Perhaps the universe does sometimes give us exactly what we want. I am now in, as best I can tell, something like resilience boot camp. Nothing is terrible right now. But everything is also just a little bit not quite right:
- I'm finally getting back into the habit of exercise after having that awful Cold to End all Colds and my workouts aren't bad, but they aren't great either. I can feel muscles during and afterward, so that's good. But I feel worn out even while I exercise. I have not had that awesome triumphant badass rockstar experience in ages.
- I am working on my dissertation most days. But the work is s l o w going, and that is being charitable. Yesterday I spent an hour fixing my template because somehow everything went right-aligned. ?! I am lucky to write a sentence--one sentence--these days.

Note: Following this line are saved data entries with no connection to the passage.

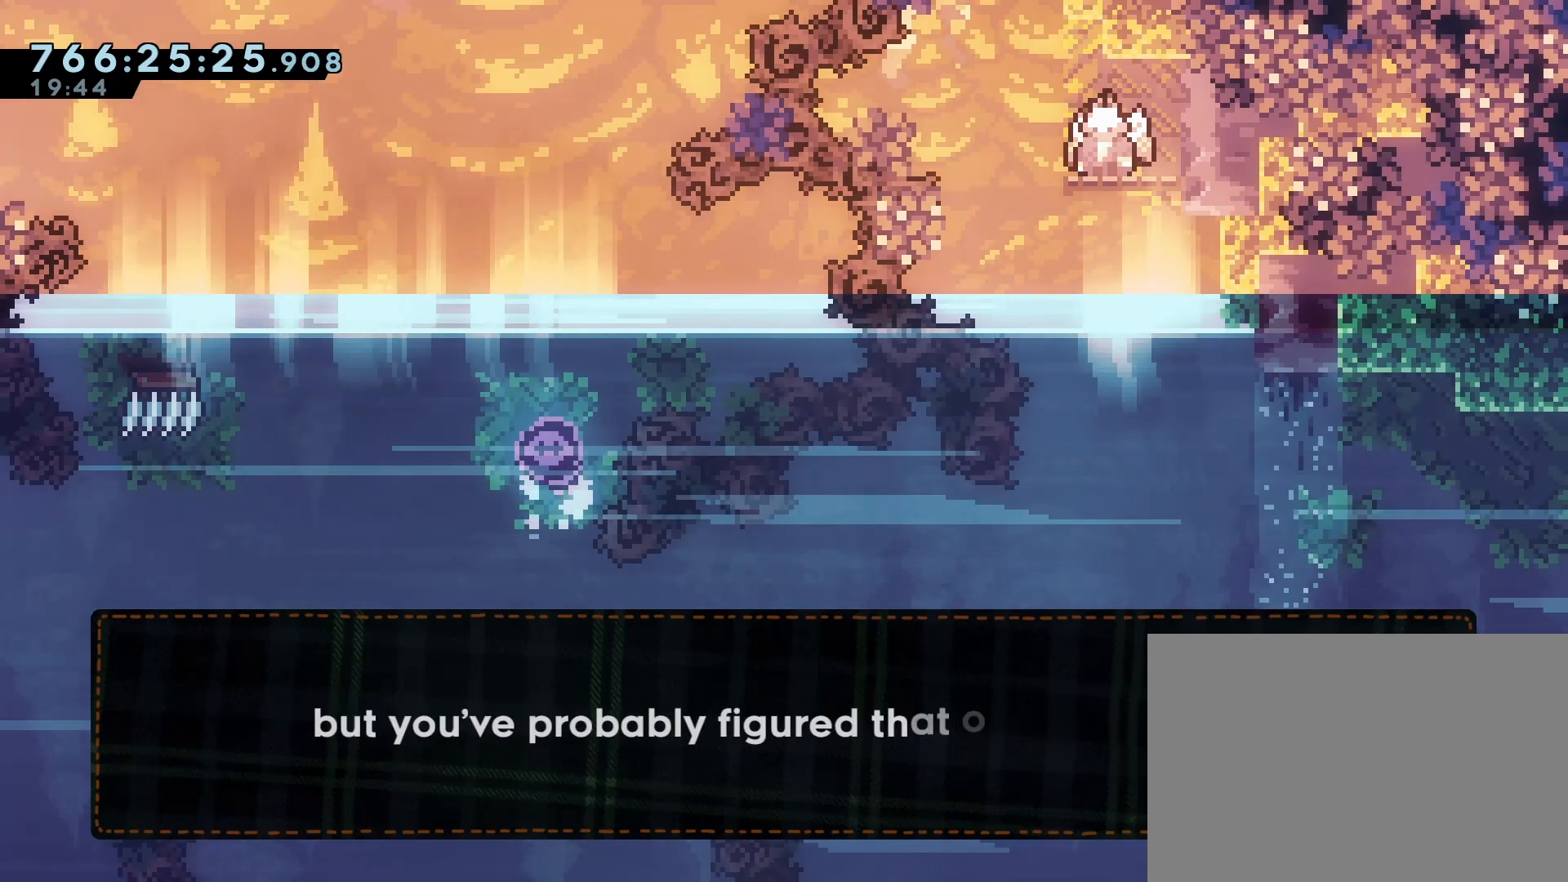
{"buttons": ["CROSS"], "events": [[450, "CROSS", "down"]]}
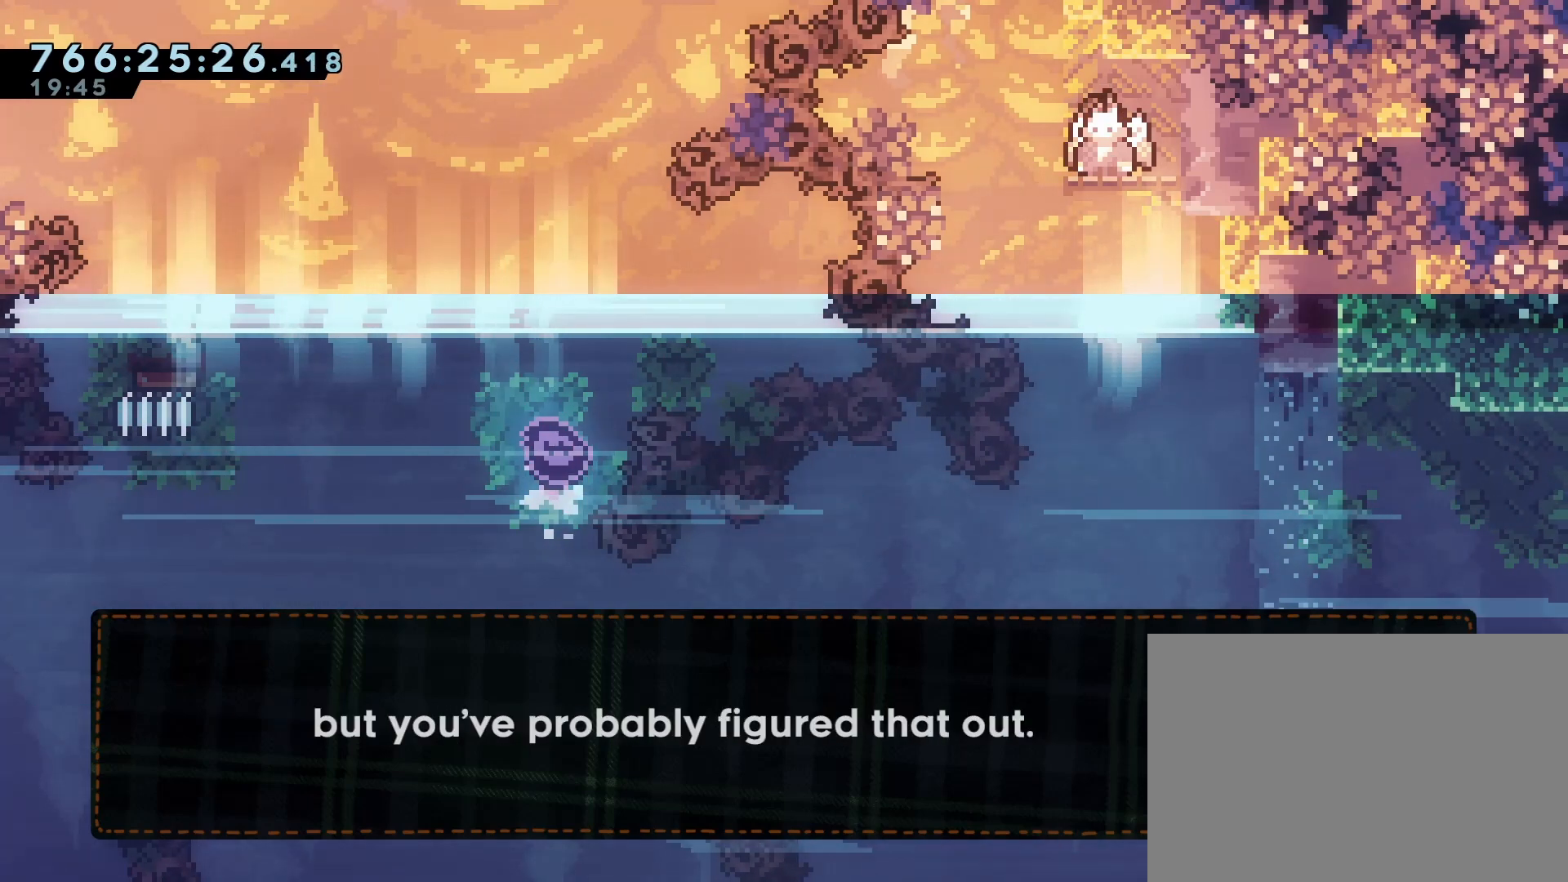
{"buttons": [], "events": [[33, "CROSS", "up"], [250, "CROSS", "down"], [350, "CROSS", "up"]]}
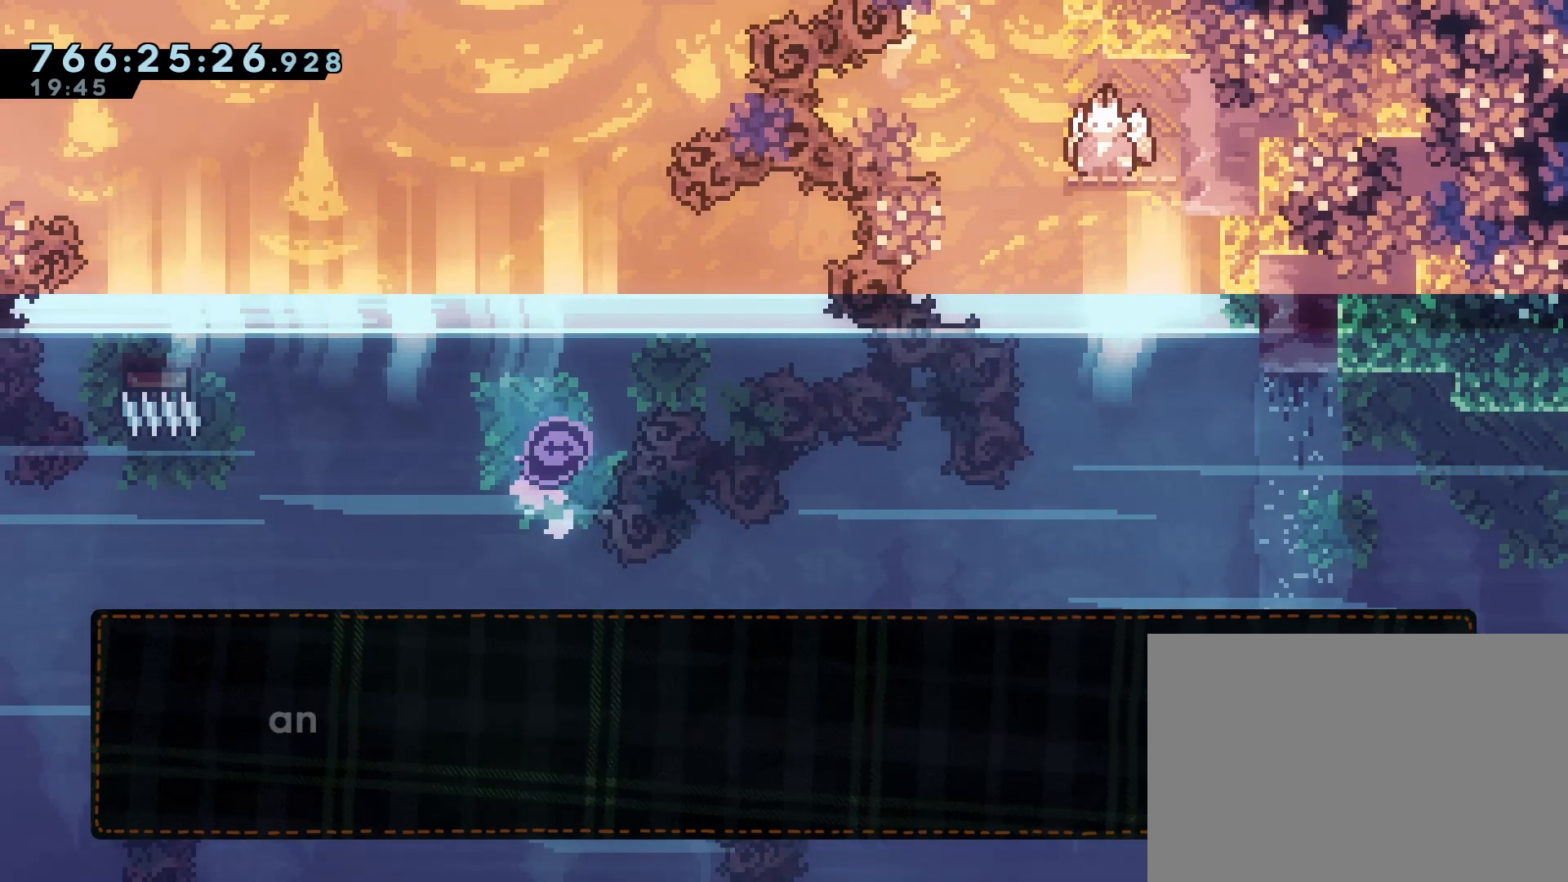
{"buttons": [], "events": []}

- All my acts of housewifery take what seems like forever to achieve. Making the bed feels like a morning-long chore. How is it that one person can dirty up so many dishes in one day? How does one cat shed so much hair?
- There has been more (and more varied) social time and it has been taking shapes that are unfamiliar to me. I walk away from this time feeling sort of emotionally sore--not in pain, but as though I've worked some social-emotional muscles and I can feel them. I walk away not quite knowing if I've worked these muscles properly, with good (sustainable, beneficial) form.
Right now nothing is bad, nothing is dire. I am not injured. I am not completely stalled. I'm just sluggish. Slow. Easily distracted. Tired. A little sore. Feeling my bones and my age and my worries deeply. If I was in real pain, I would (and should!) stop, rest, and heal. I am not in real pain; I am in minor ache. Proceed with caution, but don't stop moving. I don't want this to be my new forever pace, but I need to see this as an actual pace, and I need to remember to reward myself for movement that is mostly forward. I am going. I have not stalled. I can keep going. It might take a few more cups of coffee, a few more naps, a few more binge-recovery days; it might take a few novels, a massage or two, and a face mask.
This--and not some glamorous, All Set, shiny, couture fantasy--this is what resilience looks like. It's slogging on and being willing to be ungraceful, inelegant, dirty, a little bloated, tired, frazzled, behind, late, slow, wrong, out of breath, off beat, out of tune, underpracticed, and emotionally disheveled. And doing it again tomorrow. And then the next day. And then, when this season of dishevelment is past, when things are a little shinier, more polished, smoother, faster, and prettier, it means a stronger, more grateful, more joyful core.
There's a fight song in here somewhere, but I'm too tired to write it.